I think what's being pointed out is that "researchers" could pump out hundreds of easy to test negatives every day if a negative result was just as incentivised.

I do agree though, negatives are just as important when the intent is to prove/disprove a meaningful hypothosis.


A negative result won't make a career. I don't think there's much danger when requiring negative results going onto a repository of over incentivising negative results. You can't mandate Nature or Cell publishes negative results.


we tried using 0.1 mL, it didn't work

we tried using 0.11 mL, it didn't work

we tried using 0.12 mL, it didn't work

we tried using 0.13 mL, it didn't work


    we tried using 0.10 mL, it didn't work
    we tried using 0.11 mL, it didn't work
    we tried using 0.13 mL, it didn't work
    we tried using 0.15 mL, it didn't work
    we tried using 0.17 mL, it didn't work
    we tried using 0.16 mL, it didn't work
    we tried using 0.18 mL, it didn't work
    we tried using 0.20 mL, it didn't work
    we tried using 0.14 mL, it didn't work
    we tried using 0.12 mL, it worked so we published
Do you want to know the ones that "didn't work" existed? Or are you happy with just the one that "worked" being written up in isolation?
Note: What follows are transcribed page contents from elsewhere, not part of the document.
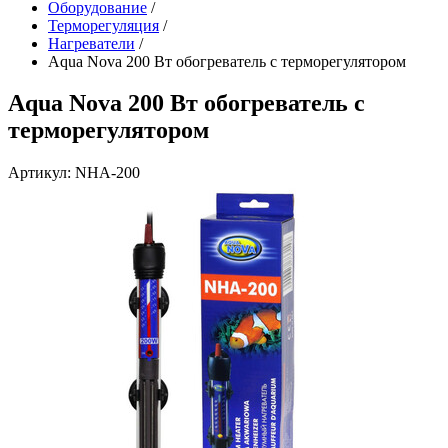
Оборудование
/
Терморегуляция
/
Нагреватели
/
Aqua Nova 200 Вт обогреватель с терморегулятором
Aqua Nova 200 Вт обогреватель с
терморегулятором
Артикул: NHA-200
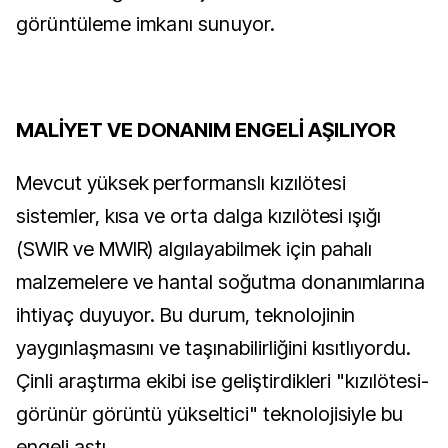
görüntüleme imkanı sunuyor.
MALİYET VE DONANIM ENGELİ AŞILIYOR
Mevcut yüksek performanslı kızılötesi
sistemler, kısa ve orta dalga kızılötesi ışığı
(SWIR ve MWIR) algılayabilmek için pahalı
malzemelere ve hantal soğutma donanımlarına
ihtiyaç duyuyor. Bu durum, teknolojinin
yaygınlaşmasını ve taşınabilirliğini kısıtlıyordu.
Çinli araştırma ekibi ise geliştirdikleri "kızılötesi-
görünür görüntü yükseltici" teknolojisiyle bu
engeli aştı.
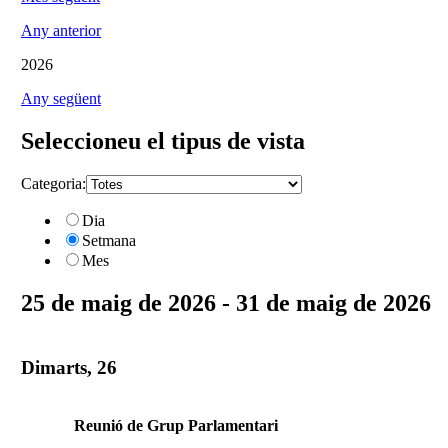
Any anterior
2026
Any següent
Seleccioneu el tipus de vista
Categoria:
Dia
Setmana
Mes
25 de maig de 2026 - 31 de maig de 2026
Dimarts, 26
Reunió de Grup Parlamentari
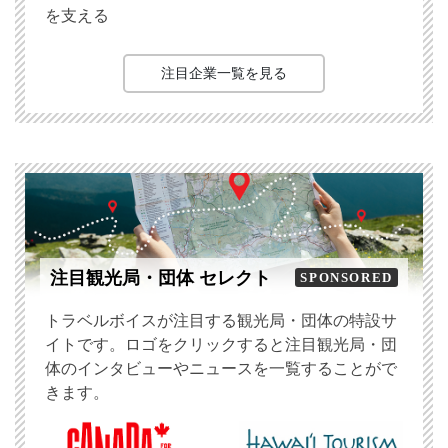
を支える
注目企業一覧を見る
注目観光局・団体 セレクト
SPONSORED
トラベルボイスが注目する観光局・団体の特設サ
イトです。ロゴをクリックすると注目観光局・団
体のインタビューやニュースを一覧することがで
きます。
Especially for small effect size and suppressing what didn't work, this is one obvious way of many to perform p-hacking for publication acceptance.

https://en.wikipedia.org/wiki/Replication_crisis


i don’t want to know about each test that didn’t work as a separate publication, that’s for sure!
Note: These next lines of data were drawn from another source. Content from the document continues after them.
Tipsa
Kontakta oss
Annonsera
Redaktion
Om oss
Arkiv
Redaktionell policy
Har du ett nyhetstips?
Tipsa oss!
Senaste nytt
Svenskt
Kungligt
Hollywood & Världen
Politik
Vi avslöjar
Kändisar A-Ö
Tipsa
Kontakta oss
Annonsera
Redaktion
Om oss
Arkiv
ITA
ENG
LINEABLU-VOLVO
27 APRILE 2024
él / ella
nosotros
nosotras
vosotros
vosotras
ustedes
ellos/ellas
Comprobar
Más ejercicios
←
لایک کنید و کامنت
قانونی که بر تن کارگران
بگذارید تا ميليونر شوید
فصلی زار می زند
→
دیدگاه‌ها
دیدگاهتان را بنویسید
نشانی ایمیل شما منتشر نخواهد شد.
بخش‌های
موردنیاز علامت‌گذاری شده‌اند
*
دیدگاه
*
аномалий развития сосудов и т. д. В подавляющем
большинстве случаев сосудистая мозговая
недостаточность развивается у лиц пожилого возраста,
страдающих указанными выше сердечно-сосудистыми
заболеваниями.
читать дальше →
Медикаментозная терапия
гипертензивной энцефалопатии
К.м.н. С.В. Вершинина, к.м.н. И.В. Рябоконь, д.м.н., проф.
That's true, we would need a way to collect this data so it's easily seen as part of a whole.

E.g. if you search for eggs and cholesterol you should find all studies with their summarized results on whether eggs are ok or not for your cholesterol, grouped by researcher, so if somebody does 200 studies to find the one positive it's instantly visible.


You would read a meta-study that summarizes those tests - especially because they might potentially made by different labs, and the fact that one of them worked might be actual a real effect caused by some other difference in the experiment.


If someone really tested those hypotheses, let them publish. I doubt they'll get funding so it'll be on their own dime. In practice people do run experiments like that, but they only publish the 1/4 trials that is successful.


Look to physics for how negative results should be published. There typically has to be reason to suspect some dosage range should work, in which case that sequence of studies you describe would be perfectly valid if it's within that range.